Fault lines exposed in Brazil’s local content row

Industry groups and oil players clash as debate enters key month for country’s stalled sector

Brazil’s oil sector has entered a decisive month in terms of local content as policy makers try to kick-start the country’s stalled industry and lay foundations for more sustainable growth.

The debate has exposed a fault line between industry asssociations, pro-industry officials and trade unions on the one side and oil companies and Finance Ministry officials on the other.

A special committee, involving top officials from several Brazilian ministries, was due to meet as Upstream went to press and was said to be edging closer to a decision on local content rules governing licensing rounds planned for later this year.

The committee, known by its acronym Pedefor, was split between one side advocating a broadly stated local content requirement of up to 40% and another in favour of keeping several different categories, each with its own minimum percentage requirement.

The first camp believe that the way forward is through a much more flexible policy that places efficiency and higher oil output among its prime objectives.

The second group leans toward maintaining a segmented approach to give Brazilian industry closer support on the road to become globally competitive.

Some industry groups have been lobbying hard to keep at least five different categories of local content — covering goods, services, engineering, auxiliary systems and infrastructure.

One area of apparent concensus is that Brazil will move away from a system where bidders can score points by offering local content percentages, which critics say has led to some ill thought out commitments and a backlog of penalties.

This emotionally-charged debate over local content has run so long that it has begun to put aspects of Brazil’s ambitious licensing round plans in doubt.

Four such events are planned in 2017, and for two of them — a planned offering of exploration concessions and one of two promised offerings of pre-salt acreage — the rules on local content are not yet in place.

Petrobras has tried to go on the offensive, telling members of the Pedefor committee that 36 billion reais ($11.6 billion) would be lost to public purse between 2014 and 2021 because of late deliveries of pre-salt production platforms with very high local content and the subsequent impact on investment plans.

The culprits include six “replicant” floating production, storage and offloading vessels for the Lula field and four units that will eventually be deployed on Buzios.

In its report, submitted to a government committee on local content, Petrobras highlighted the case of the P-70 and P-71 FPSOs that are now due on stream in 2019, three years late.

Studies on Brazilian costs and competitiveness by IHS Energy were quoted by Petrobras in its waiver claim for local content on the Libra project, but also found their way into the Brazilian press.

One report claimed that streamlining the rules could help boost Brazil’s production by 1 million barrels per day by 2025 and increase investment by 40 billion reais.

In this scenario, the report suggested, 7 billion reais would still be spent locally.

Brazilian machine industry association Abimaq responded with its own document, claiming that pulling the rug on local content policies would throw another 1 million Brazilians out of work.

Abimaq also complained that Brazil’s complex and onerous tax regime was the main reason local companies struggled to compete.

This particular gripe is likely to surface again next month if Brazil fulfils its promise to extend a long-running tax loophole that shields imported oil sector equipment from taxes that would otherwise cause the industry to grind to a halt.

Appeals for simplification and harmonisation of the tax system have so far fallen on deaf ears.

“The Brazilian capacity to get stuck in a rut on certain themes is breathtaking.
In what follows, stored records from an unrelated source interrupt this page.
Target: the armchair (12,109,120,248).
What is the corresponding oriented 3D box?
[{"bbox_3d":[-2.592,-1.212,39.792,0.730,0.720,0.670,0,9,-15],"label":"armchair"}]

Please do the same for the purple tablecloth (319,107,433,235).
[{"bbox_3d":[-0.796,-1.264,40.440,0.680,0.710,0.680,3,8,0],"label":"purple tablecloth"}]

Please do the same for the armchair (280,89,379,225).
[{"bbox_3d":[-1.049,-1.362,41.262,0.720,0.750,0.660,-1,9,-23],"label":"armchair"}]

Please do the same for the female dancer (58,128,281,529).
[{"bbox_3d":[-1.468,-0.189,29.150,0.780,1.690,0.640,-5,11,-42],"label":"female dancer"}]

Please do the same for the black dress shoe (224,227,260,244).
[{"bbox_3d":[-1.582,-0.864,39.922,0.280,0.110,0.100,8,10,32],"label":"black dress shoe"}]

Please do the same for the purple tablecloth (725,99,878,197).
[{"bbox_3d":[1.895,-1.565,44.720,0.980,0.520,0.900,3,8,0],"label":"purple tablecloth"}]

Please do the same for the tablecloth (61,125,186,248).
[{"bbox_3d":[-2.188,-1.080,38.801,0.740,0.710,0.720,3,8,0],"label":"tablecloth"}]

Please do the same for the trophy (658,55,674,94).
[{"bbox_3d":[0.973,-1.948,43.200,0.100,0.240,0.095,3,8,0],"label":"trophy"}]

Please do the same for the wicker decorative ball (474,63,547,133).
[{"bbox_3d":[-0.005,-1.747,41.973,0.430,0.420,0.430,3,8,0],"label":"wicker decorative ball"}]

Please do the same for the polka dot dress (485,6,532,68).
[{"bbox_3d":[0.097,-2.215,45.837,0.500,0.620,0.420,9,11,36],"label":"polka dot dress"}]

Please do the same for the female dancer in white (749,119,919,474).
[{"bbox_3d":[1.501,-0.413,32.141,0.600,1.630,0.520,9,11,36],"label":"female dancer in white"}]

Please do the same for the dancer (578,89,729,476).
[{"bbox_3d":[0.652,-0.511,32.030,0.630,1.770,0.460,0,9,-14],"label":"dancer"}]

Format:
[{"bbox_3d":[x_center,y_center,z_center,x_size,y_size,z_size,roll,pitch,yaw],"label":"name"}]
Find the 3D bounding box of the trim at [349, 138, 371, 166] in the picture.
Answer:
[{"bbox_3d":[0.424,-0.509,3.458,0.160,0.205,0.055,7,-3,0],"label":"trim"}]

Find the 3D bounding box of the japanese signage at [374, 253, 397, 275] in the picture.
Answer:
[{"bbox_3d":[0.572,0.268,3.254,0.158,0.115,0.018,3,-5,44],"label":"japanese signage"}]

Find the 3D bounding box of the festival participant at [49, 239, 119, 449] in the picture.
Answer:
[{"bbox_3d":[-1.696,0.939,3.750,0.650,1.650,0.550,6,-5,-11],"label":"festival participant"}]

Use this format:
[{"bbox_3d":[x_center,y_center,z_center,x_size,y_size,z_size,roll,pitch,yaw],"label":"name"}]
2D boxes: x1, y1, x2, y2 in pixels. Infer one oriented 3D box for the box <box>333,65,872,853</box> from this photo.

The local content debate has been stuck in the same mould since the pre-salt discoveries. It’s as if we face a choice between two extremes,” said David Kupfer, director of the energy institute at the federal university of Rio de Janeiro, who also heads a thinktank on competitiveness.

Kupfer suggested dropping the highly prescriptive local content tables used by Brazil over the past decade and basing a new policy that allows investors to enjoy considerable freedom over what they spend locally.

“We can see the errors of past strategies, based on the carrot of huge demand and the stick of penalties,” he said.

Nevertheless, Kupfer spoke optimistically about Brazil’s capacity to develop internationally competitive segments.

“Brazil has the scale to allow local industry to close the gap to attain international standards of efficiency,” he said.